Nvidia GPU is not shareable between apps

Description

nvidia-device-plugin does not seem to allow gpu sharing between apps, u TC user, tried to deploy a second app with allocated gpu, but got
`0/1 nodes are available: 1 Insufficient nvidia.com/gpu.` as soon as the first app was stopped, the second deployed.

reading some docs around i found that (quote from k8s docs)
```
Containers (and Pods) do not share GPUs. There's no overcommitting of GPUs.
Each container can request one or more GPUs. It is not possible to request a fraction of a GPU.
```
https://kubernetes.io/docs/tasks/manage-gpus/scheduling-gpus/#v1-8-onwards

With a bit more search i found this that can enable sharing gpu
https://github.com/AliyunContainerService/gpushare-scheduler-extender

I'm fairly new with k8s, so i'm not quite sure how possible would that be to implement.

People who coming from a docker environment which allows sharing, this seems "limiting".

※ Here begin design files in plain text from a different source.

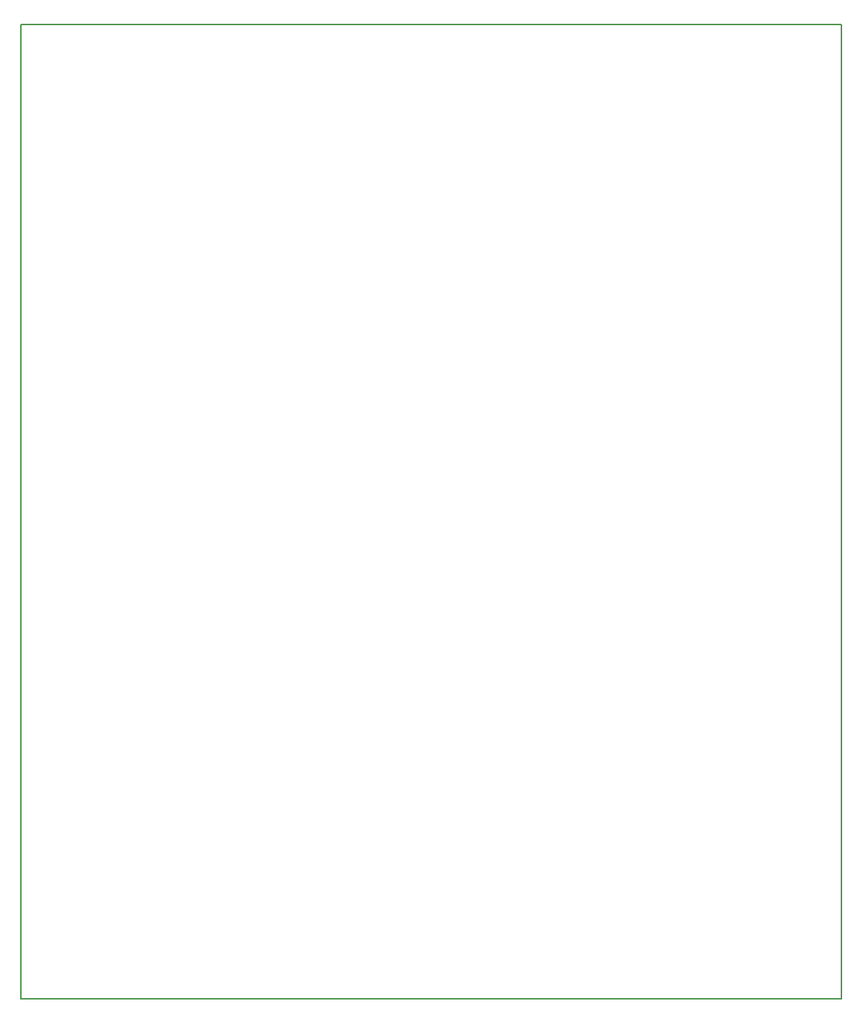
<source format=gbr>
G04 #@! TF.GenerationSoftware,KiCad,Pcbnew,(5.1.0)-1*
G04 #@! TF.CreationDate,2019-03-25T15:40:50+01:00*
G04 #@! TF.ProjectId,Board,426f6172-642e-46b6-9963-61645f706362,rev?*
G04 #@! TF.SameCoordinates,PX5f8e620PY8acb798*
G04 #@! TF.FileFunction,Profile,NP*
%FSLAX46Y46*%
G04 Gerber Fmt 4.6, Leading zero omitted, Abs format (unit mm)*
G04 Created by KiCad (PCBNEW (5.1.0)-1) date 2019-03-25 15:40:50*
%MOMM*%
%LPD*%
G04 APERTURE LIST*
%ADD10C,0.150000*%
G04 APERTURE END LIST*
D10*
X96555442Y114612388D02*
X35442Y114612388D01*
X35442Y114612388D02*
X35442Y58388D01*
X35442Y58388D02*
X96555442Y58388D01*
X96555442Y58388D02*
X96555442Y114612388D01*
M02*

</source>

Also: noticed the driver is `460.xx`, while `470.xx` is released.

Problem/Justification

None

Impact

None

Activity

Show:

Waqar Ahmed September 7, 2021 at 1:32 PM

please file a suggestion ticket for the feature requested, closing this issue.

Stavros Kois September 6, 2021 at 5:28 PM

Bug flag was my mistake indeed.
Subscribed to this upstream issue to follow it for more info!

Waqar Ahmed September 6, 2021 at 5:25 PM

i don't think this should be considered a bug as this is upstream behavior where GPUs can't be shared between pods. There is an open issue on kubernetes which you can track as well ( https://github.com/kubernetes/kubernetes/issues/52757 ). About the link you shared for the scheduler, i would advise you to create a suggestion ticket. However let's see if the newer nvidia driver version is available on the apt mirror we are using and we can update that.